Pour Adrien Schverer, le problème est justement celui-ci. « La difficulté c’est pas de les poser, c’est de les entretenir, elles se déconnectent, il faut régulièrement passer, régulièrement faucher en dessous ». Un travail à la seule charge de Michel Wack. Le FIDS lui, veille à changer les rubans électriques tous les cinq ans.

Lorsqu’il sort sa dernière arme, les battues administratives, Jean-Brice de Turckheim n’est pas davantage optimiste : « il faut que l’on puisse intervenir plus rapidement lorsque je demande une battue, l’année dernière ça a été beaucoup trop long ». Depuis 2013, une battue a été organisée par an, selon les chiffres de l’Eurométropole, avec une efficacité en baisse.

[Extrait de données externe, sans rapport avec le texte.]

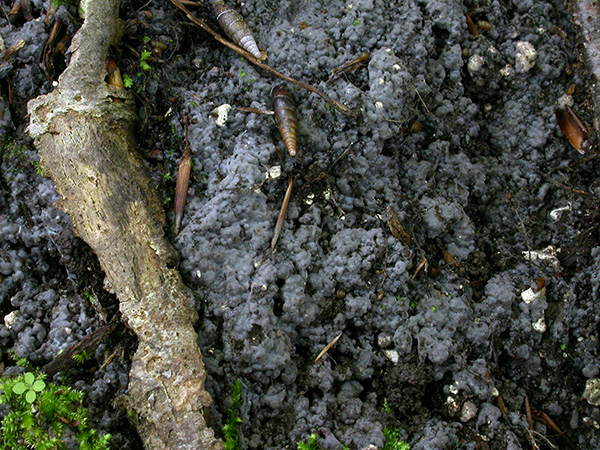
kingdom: Fungi
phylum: Basidiomycota
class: Agaricomycetes
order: Sebacinales
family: Sebacinaceae
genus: Sebacina
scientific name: Sebacina
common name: bævretalg
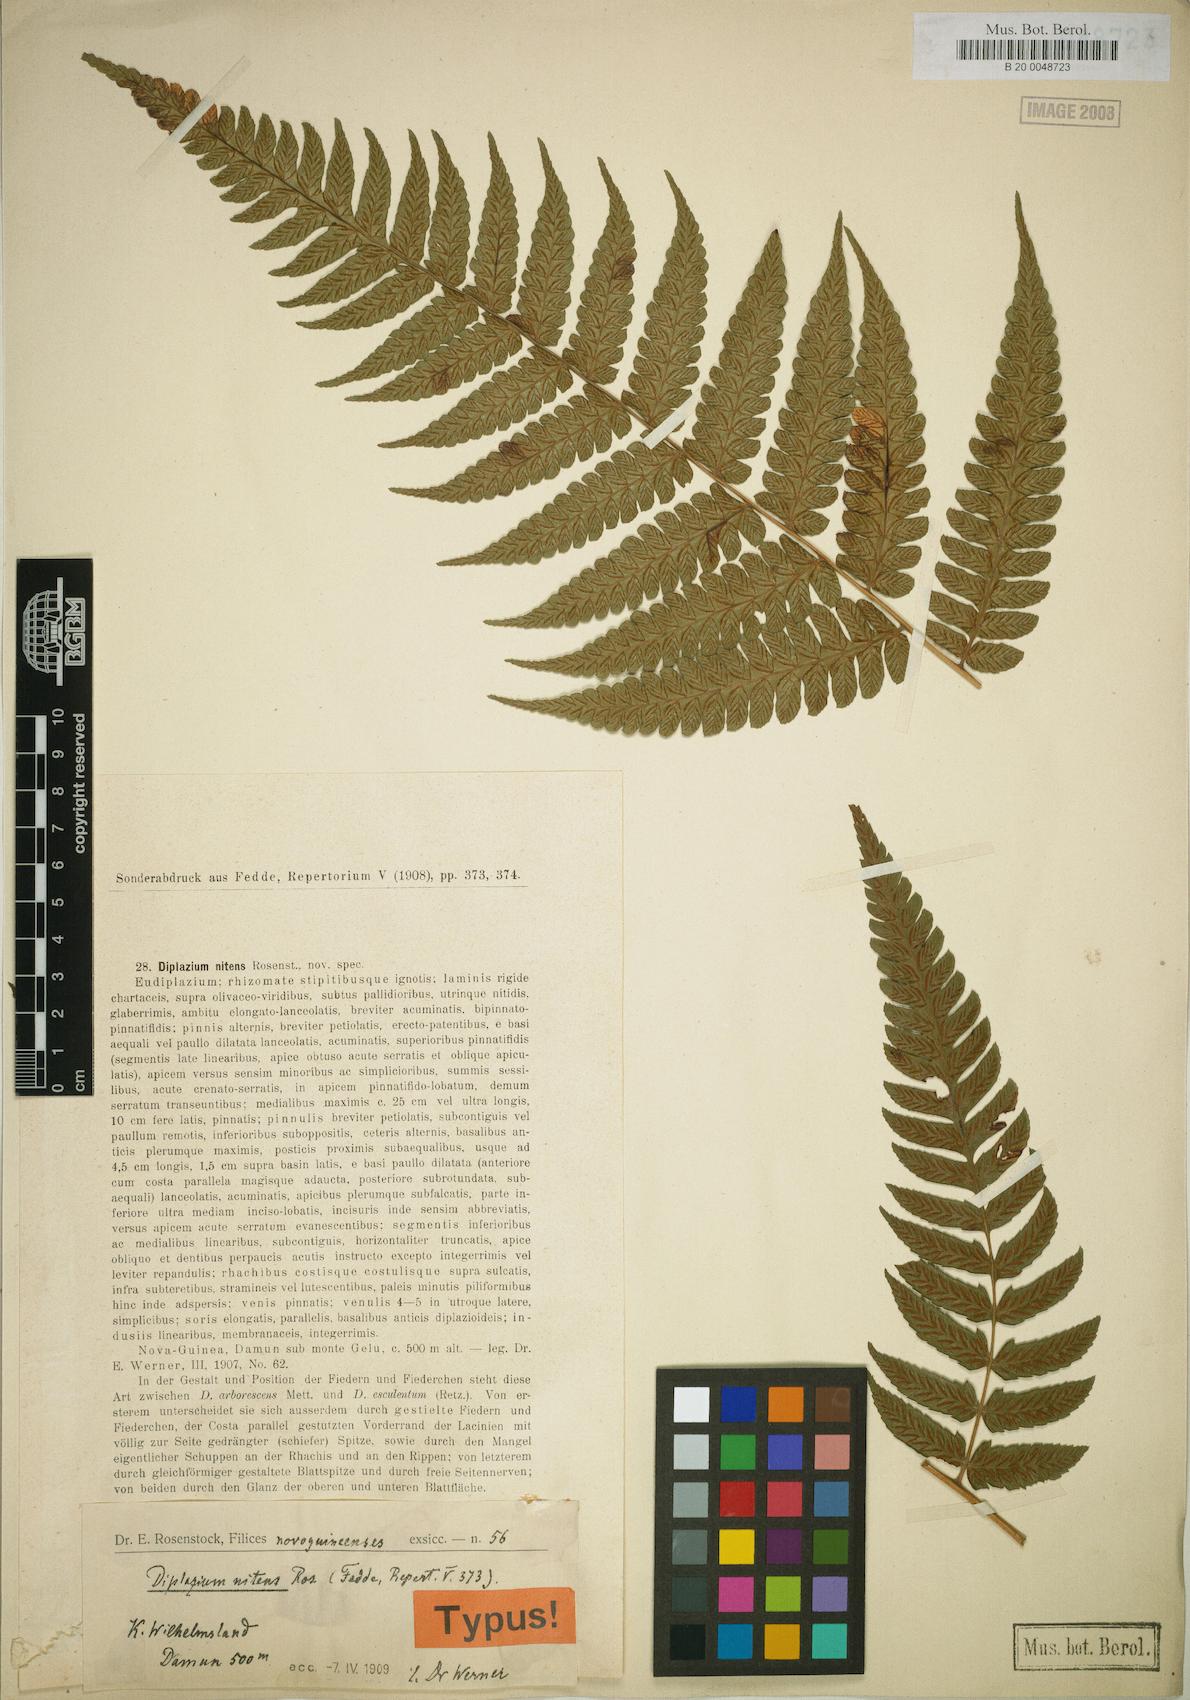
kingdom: Plantae
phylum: Tracheophyta
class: Polypodiopsida
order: Polypodiales
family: Athyriaceae
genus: Diplazium
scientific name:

Si les acteurs concernés sont extrêmement divisés sur le mode de régulation, la plupart s’accordent à dire que les changements climatiques affectent directement les populations de sangliers, « qui prolifèrent partout  » rappelle Adrien Schverer. « On n’est loin d’être les seuls concernés », assure-t-il. En cause ? « Les hivers plus tempérés. Depuis deux ans, les marcassins qui naissent en novembre et décembre ne meurent plus de froid comme c’était le cas avant », explique Jean-Brice de Turckheim, qui ne sort pas beaucoup ces derniers temps.

Sa dernière prise remonte au mois de septembre : « Les tirs sont un peu compliqués dans la réserve naturelle car il y a une telle quantité de glands, de chênes et de châtaignes, que les appâts ne fonctionnent pas du tout actuellement (maïs, petit pois séchés). C’est plus les chevreuils ou les lièvres qui vont venir les manger », constate-t-il.

Lorsque la nature s’entête, les décisionnaires politiques tentent de la contenir. C’est la logique suivie par le gouvernement Macron, qui a annoncé début septembre la création d’un comité de lutte contre les dégâts causés par le gibier et notamment par le sanglier, au lendemain de critiques de la présidente de la FNSEA, Christiane Lambert, qui souhaitait « plus de chasseurs, moins de sangliers, moins de dégâts ».

Adrien Schverer préfère lui tempérer : « Si on exploite assez bien les moyens actuels de régulation on arrivera à contenir la population de sangliers ».